- Opening Delimiter -
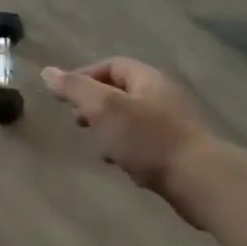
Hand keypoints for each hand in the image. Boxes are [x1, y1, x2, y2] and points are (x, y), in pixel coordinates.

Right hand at [43, 58, 211, 211]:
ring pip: (131, 120)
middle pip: (121, 92)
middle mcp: (162, 96)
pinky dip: (126, 149)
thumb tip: (47, 71)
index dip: (84, 76)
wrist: (199, 180)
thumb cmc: (147, 138)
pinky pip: (144, 143)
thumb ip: (74, 88)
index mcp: (147, 79)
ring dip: (110, 130)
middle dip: (95, 105)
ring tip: (97, 146)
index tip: (64, 96)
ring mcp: (172, 125)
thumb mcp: (104, 108)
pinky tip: (120, 165)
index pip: (111, 65)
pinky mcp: (177, 151)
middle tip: (78, 121)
- Closing Delimiter -
• What you will do: From the records above, pull every line that carries the word "pinky".

• Task output:
pinky dip: (126, 149)
pinky pip: (144, 143)
pinky tip: (120, 165)
pinky mcp: (177, 151)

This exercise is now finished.